═══ Task data
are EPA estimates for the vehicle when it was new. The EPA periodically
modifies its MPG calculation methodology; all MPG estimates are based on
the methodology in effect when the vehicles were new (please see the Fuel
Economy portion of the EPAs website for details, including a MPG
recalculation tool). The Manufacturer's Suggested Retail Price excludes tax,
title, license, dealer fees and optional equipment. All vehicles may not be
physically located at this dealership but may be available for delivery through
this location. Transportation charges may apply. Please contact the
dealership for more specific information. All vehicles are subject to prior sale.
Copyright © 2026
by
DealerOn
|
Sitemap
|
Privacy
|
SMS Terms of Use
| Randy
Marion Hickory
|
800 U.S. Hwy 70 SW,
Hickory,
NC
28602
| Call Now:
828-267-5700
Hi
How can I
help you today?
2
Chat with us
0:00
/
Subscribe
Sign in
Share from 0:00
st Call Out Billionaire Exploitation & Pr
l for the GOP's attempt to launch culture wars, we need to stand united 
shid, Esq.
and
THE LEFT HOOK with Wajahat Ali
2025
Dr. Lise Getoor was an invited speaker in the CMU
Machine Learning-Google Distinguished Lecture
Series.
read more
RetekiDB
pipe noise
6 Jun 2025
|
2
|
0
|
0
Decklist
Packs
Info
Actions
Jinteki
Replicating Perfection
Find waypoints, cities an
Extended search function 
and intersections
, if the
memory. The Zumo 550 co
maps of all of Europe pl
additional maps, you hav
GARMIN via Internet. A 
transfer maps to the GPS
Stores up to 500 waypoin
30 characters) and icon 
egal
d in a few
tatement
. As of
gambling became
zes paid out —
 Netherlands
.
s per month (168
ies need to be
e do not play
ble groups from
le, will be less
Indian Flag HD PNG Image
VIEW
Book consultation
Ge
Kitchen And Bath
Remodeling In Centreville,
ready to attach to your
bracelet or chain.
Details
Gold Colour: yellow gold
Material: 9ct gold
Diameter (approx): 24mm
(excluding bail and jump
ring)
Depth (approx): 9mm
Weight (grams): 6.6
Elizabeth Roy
══════
- Task to complete: Reproduce each entry in the listing character for character.

- Written response:
are EPA estimates for the vehicle when it was new. The EPA periodically
modifies its MPG calculation methodology; all MPG estimates are based on
the methodology in effect when the vehicles were new (please see the Fuel
Economy portion of the EPAs website for details, including a MPG
recalculation tool). The Manufacturer's Suggested Retail Price excludes tax,
title, license, dealer fees and optional equipment. All vehicles may not be
physically located at this dealership but may be available for delivery through
this location. Transportation charges may apply. Please contact the
dealership for more specific information. All vehicles are subject to prior sale.
Copyright © 2026
by
DealerOn
|
Sitemap
|
Privacy
|
SMS Terms of Use
| Randy
Marion Hickory
|
800 U.S. Hwy 70 SW,
Hickory,
NC
28602
| Call Now:
828-267-5700
Hi
How can I
help you today?
2
Chat with us
0:00
/
Subscribe
Sign in
Share from 0:00
st Call Out Billionaire Exploitation & Pr
l for the GOP's attempt to launch culture wars, we need to stand united 
shid, Esq.
and
THE LEFT HOOK with Wajahat Ali
2025
Dr. Lise Getoor was an invited speaker in the CMU
Machine Learning-Google Distinguished Lecture
Series.
read more
RetekiDB
pipe noise
6 Jun 2025
|
2
|
0
|
0
Decklist
Packs
Info
Actions
Jinteki
Replicating Perfection
Find waypoints, cities an
Extended search function 
and intersections
, if the
memory. The Zumo 550 co
maps of all of Europe pl
additional maps, you hav
GARMIN via Internet. A 
transfer maps to the GPS
Stores up to 500 waypoin
30 characters) and icon 
egal
d in a few
tatement
. As of
gambling became
zes paid out —
 Netherlands
.
s per month (168
ies need to be
e do not play
ble groups from
le, will be less
Indian Flag HD PNG Image
VIEW
Book consultation
Ge
Kitchen And Bath
Remodeling In Centreville,
ready to attach to your
bracelet or chain.
Details
Gold Colour: yellow gold
Material: 9ct gold
Diameter (approx): 24mm
(excluding bail and jump
ring)
Depth (approx): 9mm
Weight (grams): 6.6
Elizabeth Roy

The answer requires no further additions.